When back from the states, Dowding and Mackenzie worked with the idea and used bananas and toffee. They originally created the word “banoffi” which has slowly turned into “banoffee” and has even found it’s way into the English language, used to describe anything with a banana and toffee flavour.

So with their new recipe they added it to The Hungry Monk’s menu. It was instantly popular – so popular in fact that people started to make table bookings only if the new dessert was on the menu. It in fact became so popular that they dared not remove it from the menu at all!

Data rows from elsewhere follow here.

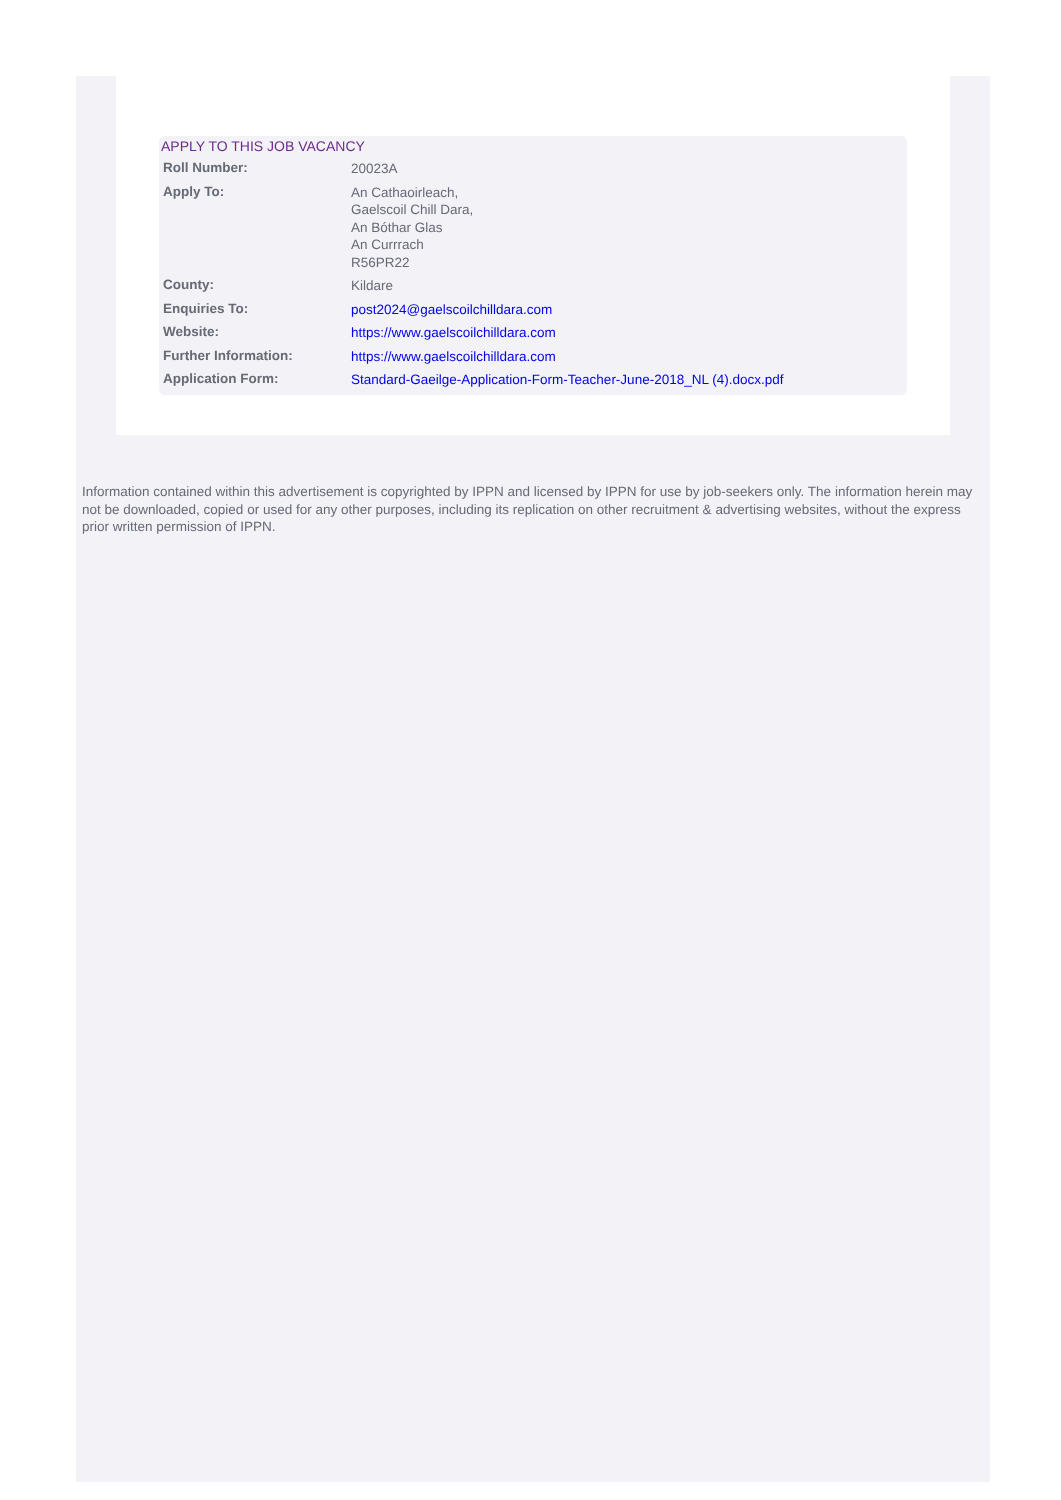APPLY TO THIS JOB VACANCY
| Roll Number: | 20023A |
| Apply To: | An Cathaoirleach, Gaelscoil Chill Dara, An Bóthar Glas An Currrach R56PR22 |
| County: | Kildare |
| Enquiries To: | post2024@gaelscoilchilldara.com |
| Website: | https://www.gaelscoilchilldara.com |
| Further Information: | https://www.gaelscoilchilldara.com |
| Application Form: | Standard-Gaeilge-Application-Form-Teacher-June-2018_NL (4).docx.pdf |
Information contained within this advertisement is copyrighted by IPPN and licensed by IPPN for use by job-seekers only. The information herein may not be downloaded, copied or used for any other purposes, including its replication on other recruitment & advertising websites, without the express prior written permission of IPPN.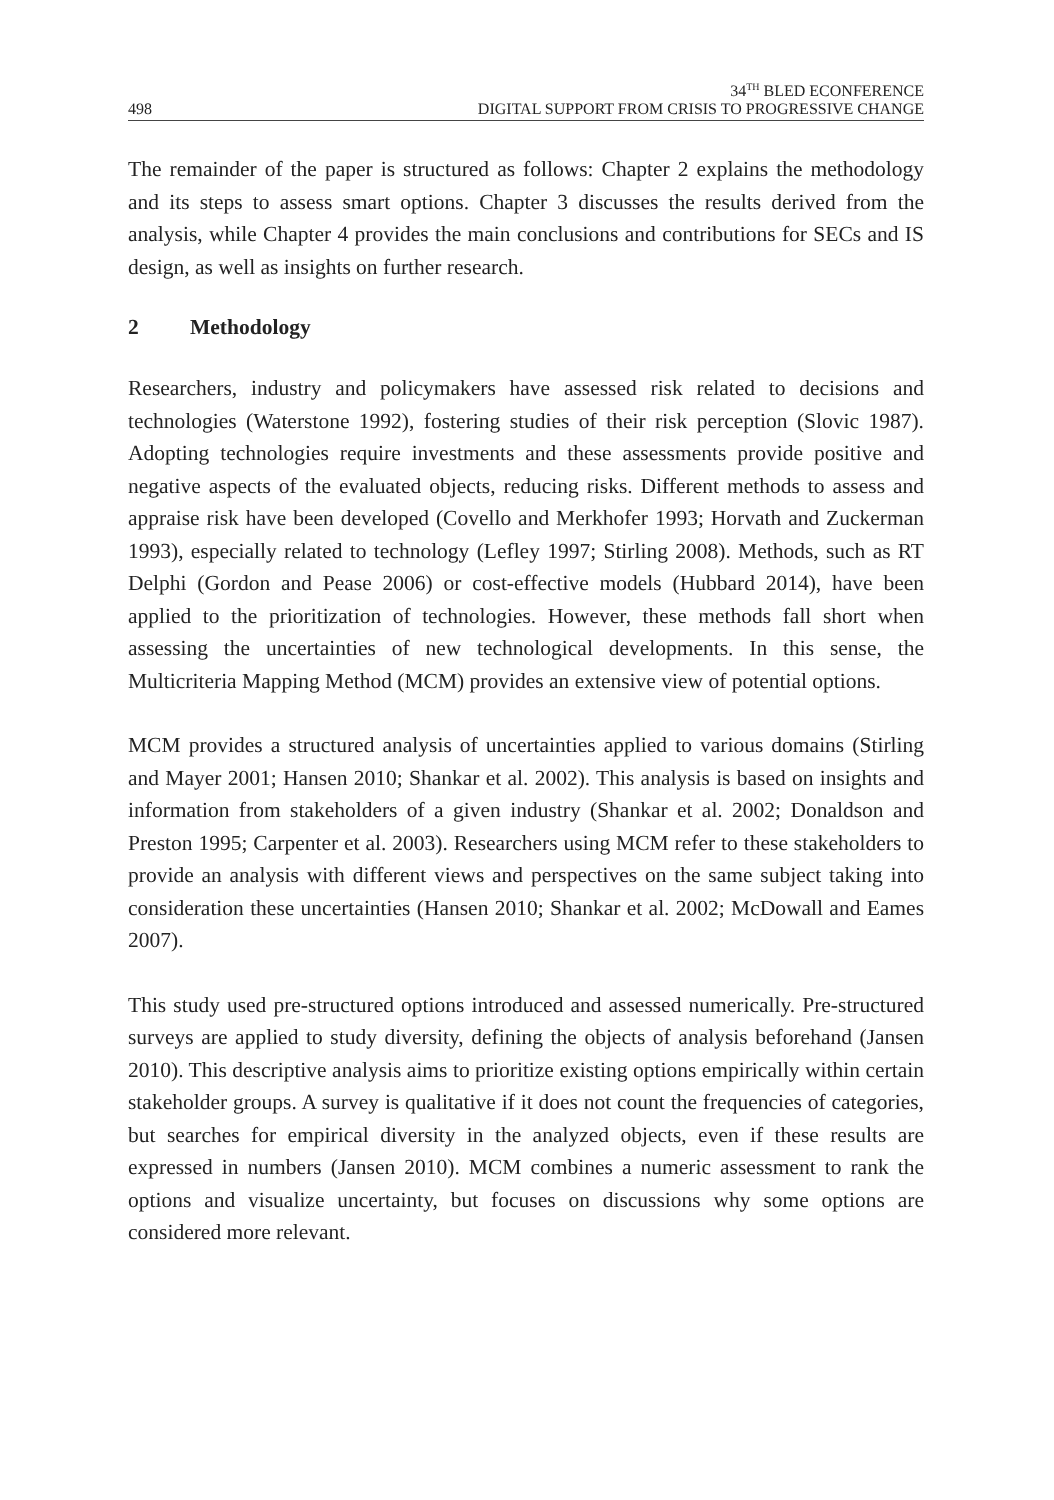498
34<sup>TH</sup> BLED ECONFERENCE
DIGITAL SUPPORT FROM CRISIS TO PROGRESSIVE CHANGE
The remainder of the paper is structured as follows: Chapter 2 explains the methodology and its steps to assess smart options. Chapter 3 discusses the results derived from the analysis, while Chapter 4 provides the main conclusions and contributions for SECs and IS design, as well as insights on further research.
2 Methodology
Researchers, industry and policymakers have assessed risk related to decisions and technologies (Waterstone 1992), fostering studies of their risk perception (Slovic 1987). Adopting technologies require investments and these assessments provide positive and negative aspects of the evaluated objects, reducing risks. Different methods to assess and appraise risk have been developed (Covello and Merkhofer 1993; Horvath and Zuckerman 1993), especially related to technology (Lefley 1997; Stirling 2008). Methods, such as RT Delphi (Gordon and Pease 2006) or cost-effective models (Hubbard 2014), have been applied to the prioritization of technologies. However, these methods fall short when assessing the uncertainties of new technological developments. In this sense, the Multicriteria Mapping Method (MCM) provides an extensive view of potential options.
MCM provides a structured analysis of uncertainties applied to various domains (Stirling and Mayer 2001; Hansen 2010; Shankar et al. 2002). This analysis is based on insights and information from stakeholders of a given industry (Shankar et al. 2002; Donaldson and Preston 1995; Carpenter et al. 2003). Researchers using MCM refer to these stakeholders to provide an analysis with different views and perspectives on the same subject taking into consideration these uncertainties (Hansen 2010; Shankar et al. 2002; McDowall and Eames 2007).
This study used pre-structured options introduced and assessed numerically. Pre-structured surveys are applied to study diversity, defining the objects of analysis beforehand (Jansen 2010). This descriptive analysis aims to prioritize existing options empirically within certain stakeholder groups. A survey is qualitative if it does not count the frequencies of categories, but searches for empirical diversity in the analyzed objects, even if these results are expressed in numbers (Jansen 2010). MCM combines a numeric assessment to rank the options and visualize uncertainty, but focuses on discussions why some options are considered more relevant.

During the next couple of years or so other local restaurants began to sell their version of the pudding. Dowding said that he had also heard people saying that it was beginning to get sold in the US and Australia. It looked like the dessert had really taken off, and during the late 1970s it was a great selling dessert in India, fuelled by the young European backpackers of the day.

In 1994 some supermarkets began to sell banoffee pie, calling it an “American pie”. Wanting to prove it’s origins, Mackenzie offered a 10,000 prize to anyone who could produce a pre-1972 menu with the pudding listed. To my knowledge nobody has come forward.

So since it’s humble beginnings in 1972 banoffee pie has spread to the four corners of the globe and is sold throughout thousands of restaurants, and remains a world favourite.